Today as we commemorate #IWD2019, we reflect on the social, cultural, economic and political achievements of women and shine a spotlight on four phenomenal scientists who are exploring the complexities of childhood cancer.
While these professionals continue a forceful momentum in vital research, they are not only reaching new frontiers in medical discovery, they are paving the way and inspiring future women in science. We asked them to describe their mission in a nutshell, here is what they said.
Associate Professor Christine Hawkins, La Trobe University, Victoria
“My mission is to identify new therapies to improve outcomes for children and teenagers diagnosed with bone cancer.” - Associate Professor Christine Hawkins
Every year, around 23 Australians aged between zero and 19 years are diagnosed with osteosarcoma. Currently, only approximately 60 per cent survive more than five years after the disease is identified – a prognosis that hasn’t changed in the last four decades.
This is a stark contrast to the dramatic improvements in outcomes for children and teenagers with other types of cancer, and it’s what Hawkins and her team are dedicated to rectifying by investigating new anticancer drugs and other therapies.
“I am very optimistic that these new therapeutic approaches will enable a much larger proportion of osteosarcoma patients to be cured,” said Hawkins. “In fact, I’m confident the cure rates will surpass 80 per cent within my lifetime.”
Read more: Exploring better and safer treatments for osteosarcoma.
Professor Michelle Haber AM, Children’s Cancer Institute, New South Wales
“For 35 years my personal mission has been to discover new treatments to help cure every child of cancer.” - Professor Michelle Haber
“We have come a long way in that time with significant improvements in overall survival rates, but there are still three children dying every week here in Australia and this is three too many. This is what gets me out of bed every morning and keeps me motivated to succeed,” she said.

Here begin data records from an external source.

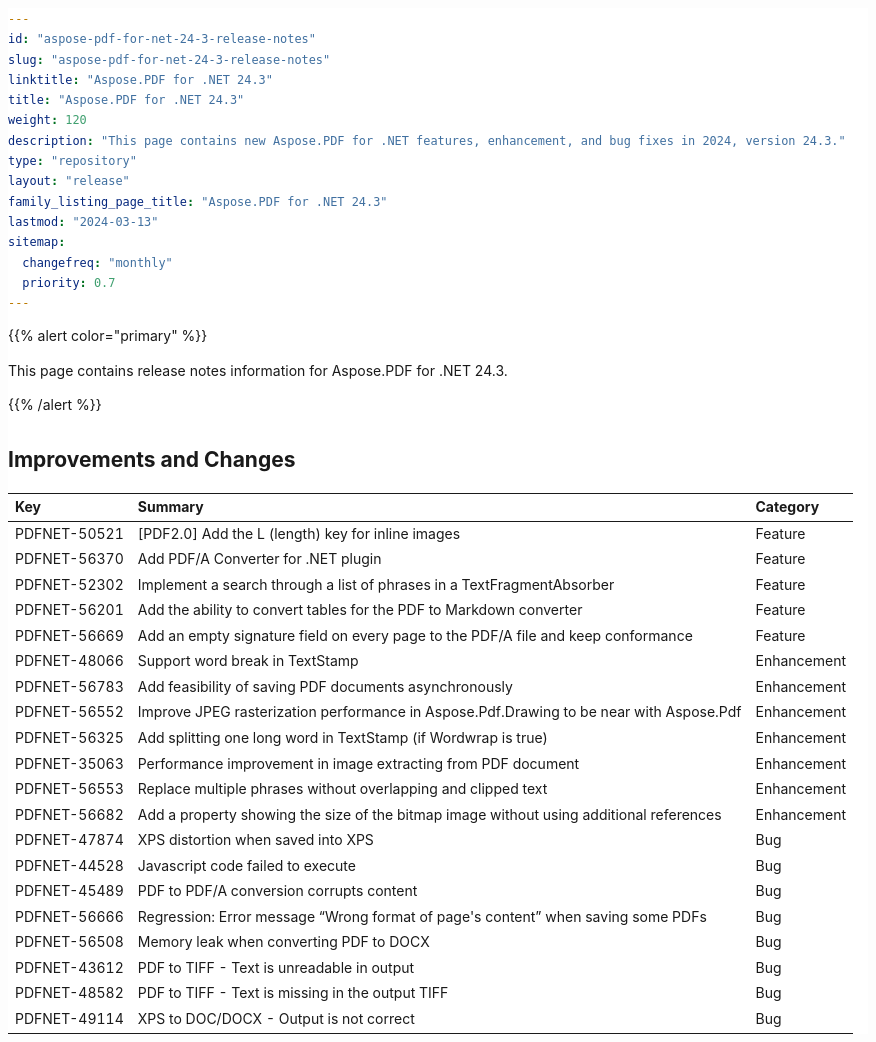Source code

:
 ```yaml
---
id: "aspose-pdf-for-net-24-3-release-notes"
slug: "aspose-pdf-for-net-24-3-release-notes"
linktitle: "Aspose.PDF for .NET 24.3"
title: "Aspose.PDF for .NET 24.3"
weight: 120
description: "This page contains new Aspose.PDF for .NET features, enhancement, and bug fixes in 2024, version 24.3."
type: "repository"
layout: "release"
family_listing_page_title: "Aspose.PDF for .NET 24.3"
lastmod: "2024-03-13"
sitemap:
  changefreq: "monthly"
  priority: 0.7
---
```


{{% alert color="primary" %}}

This page contains release notes information for Aspose.PDF for .NET 24.3.

{{% /alert %}}

## Improvements and Changes

|**Key**|**Summary**|**Category**|
| :- | :- | :- |
|PDFNET-50521|[PDF2.0] Add the L (length) key for inline images|Feature|
|PDFNET-56370|Add PDF/A Converter for .NET plugin|Feature|
|PDFNET-52302|Implement a search through a list of phrases in a TextFragmentAbsorber|Feature|
|PDFNET-56201|Add the ability to convert tables for the PDF to Markdown converter|Feature|
|PDFNET-56669|Add an empty signature field on every page to the PDF/A file and keep conformance|Feature|
|PDFNET-48066|Support word break in TextStamp|Enhancement|
|PDFNET-56783|Add feasibility of saving PDF documents asynchronously|Enhancement|
|PDFNET-56552|Improve JPEG rasterization performance in Aspose.Pdf.Drawing to be near with Aspose.Pdf|Enhancement|
|PDFNET-56325|Add splitting one long word in TextStamp (if Wordwrap is true)|Enhancement|
|PDFNET-35063|Performance improvement in image extracting from PDF document|Enhancement|
|PDFNET-56553|Replace multiple phrases without overlapping and clipped text|Enhancement|
|PDFNET-56682|Add a property showing the size of the bitmap image without using additional references|Enhancement|
|PDFNET-47874|XPS distortion when saved into XPS|Bug|
|PDFNET-44528|Javascript code failed to execute|Bug|
|PDFNET-45489|PDF to PDF/A conversion corrupts content|Bug|
|PDFNET-56666|Regression: Error message “Wrong format of page's content” when saving some PDFs|Bug|
|PDFNET-56508|Memory leak when converting PDF to DOCX|Bug|
|PDFNET-43612|PDF to TIFF - Text is unreadable in output|Bug|
|PDFNET-48582|PDF to TIFF - Text is missing in the output TIFF|Bug|
|PDFNET-49114|XPS to DOC/DOCX - Output is not correct|Bug|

Haber is lead investigator on Zero Childhood Cancer, one of the most ambitious research initiatives ever undertaken in Australia. The world-class program brings together all major Australian clinical and research groups working in childhood cancer to offer Australia’s first ever personalised medicine program for children with high-risk or relapsed cancer.
Following the success of the program’s pilot study, the Zero Childhood Cancer clinical trial, which commenced in 2017, is now showing some very promising results. During the first 12 months of the trial, a personalised treatment plan was able to be recommended for almost 70 per cent of participating children, within an average turnaround time of only nine weeks from the time their tumour sample was received. And for some, the trial has proven to be a life-saver.

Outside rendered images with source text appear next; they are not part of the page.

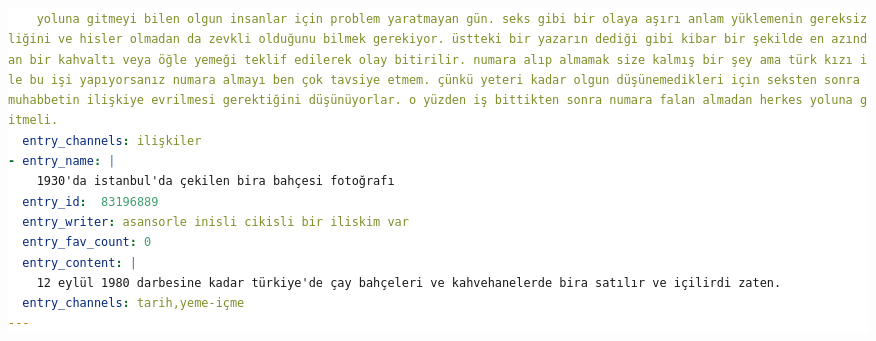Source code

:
 ```yaml
    yoluna gitmeyi bilen olgun insanlar için problem yaratmayan gün. seks gibi bir olaya aşırı anlam yüklemenin gereksizliğini ve hisler olmadan da zevkli olduğunu bilmek gerekiyor. üstteki bir yazarın dediği gibi kibar bir şekilde en azından bir kahvaltı veya öğle yemeği teklif edilerek olay bitirilir. numara alıp almamak size kalmış bir şey ama türk kızı ile bu işi yapıyorsanız numara almayı ben çok tavsiye etmem. çünkü yeteri kadar olgun düşünemedikleri için seksten sonra muhabbetin ilişkiye evrilmesi gerektiğini düşünüyorlar. o yüzden iş bittikten sonra numara falan almadan herkes yoluna gitmeli.
  entry_channels: ilişkiler
- entry_name: |
    1930'da istanbul'da çekilen bira bahçesi fotoğrafı
  entry_id:  83196889
  entry_writer: asansorle inisli cikisli bir iliskim var
  entry_fav_count: 0
  entry_content: |
    12 eylül 1980 darbesine kadar türkiye'de çay bahçeleri ve kahvehanelerde bira satılır ve içilirdi zaten.
  entry_channels: tarih,yeme-içme
---
```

“All of our team at Children’s Cancer institute absolutely believe that we can and we will cure every child of cancer in the foreseeable future, and we won’t stop until we do.”
Read more: Learn about Zero Childhood Cancer.

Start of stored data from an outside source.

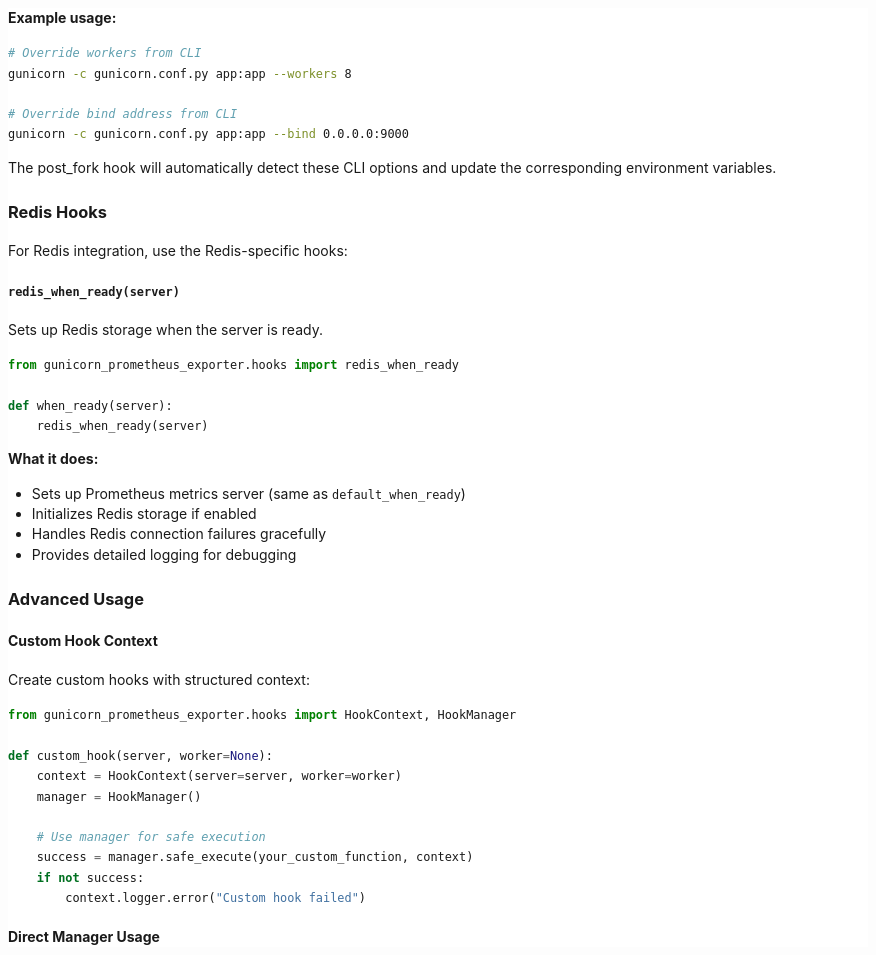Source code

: **Example usage:**

```bash
# Override workers from CLI
gunicorn -c gunicorn.conf.py app:app --workers 8

# Override bind address from CLI
gunicorn -c gunicorn.conf.py app:app --bind 0.0.0.0:9000
```

The post_fork hook will automatically detect these CLI options and update the corresponding environment variables.

### Redis Hooks

For Redis integration, use the Redis-specific hooks:

#### `redis_when_ready(server)`

Sets up Redis storage when the server is ready.

```python
from gunicorn_prometheus_exporter.hooks import redis_when_ready

def when_ready(server):
    redis_when_ready(server)
```

**What it does:**

- Sets up Prometheus metrics server (same as `default_when_ready`)
- Initializes Redis storage if enabled
- Handles Redis connection failures gracefully
- Provides detailed logging for debugging

### Advanced Usage

#### **Custom Hook Context**

Create custom hooks with structured context:

```python
from gunicorn_prometheus_exporter.hooks import HookContext, HookManager

def custom_hook(server, worker=None):
    context = HookContext(server=server, worker=worker)
    manager = HookManager()

    # Use manager for safe execution
    success = manager.safe_execute(your_custom_function, context)
    if not success:
        context.logger.error("Custom hook failed")
```

#### **Direct Manager Usage**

Dr Belinda Kramer, The Children’s Hospital at Westmead, New South Wales
“My mission is to put my hands to work. Throughout my science career, I’ve often been told that I have “good hands”, meaning I get things done.” - Dr Belinda Kramer
Dr Kramer is currently working with Dr Geoff McCowage at The Children’s Hospital at Westmead on an exciting new immunotherapy treatment for children with relapsed or refractory solid tumours, focussing on osteosarcoma, Ewing’s sarcoma, brain tumours and neuroblastoma.
The new treatment involves genetic modification of T cells with a chimeric antigen receptor (CAR) to target tumour associated proteins present on these paediatric solid tumours as the doctors explain in this two minute video.
“Our CAR T cell project is my opportunity to put these experienced hands to work – to pioneer CAR T Cell therapies for Australian children diagnosed with cancer,” said Dr Kramer.
Dr Joanna Fardell, UNSW Australia, New South Wales
“My mission is to ensure that every Australian child diagnosed with cancer has equal access to education post treatment and is supported to achieve their education goals and aspirations.” - Dr Joanna Fardell
Dr Fardell is the Deputy Program Leader, Behavioural Sciences Unit, Kids Cancer Centre at Sydney Children’s Hospital, Randwick. She’s also the Postdoctoral Research Fellow for The Kids’ Cancer Project and has been working with the University of NSW on the Ready, Steady, School study since its launch in January 2017.
The Fardell team recognised that while research is helping more young people survive cancer than ever before, diagnosis and treatment disrupts education, which can negatively impact social and academic skill development.
Enter Ready, Steady, School, a study initiated to create an evidence-based program for young cancer survivors with the aim to facilitate school engagement in survivors during and after treatment. Development of the program has been in collaboration with healthcare and education professionals along with cancer survivors and their families.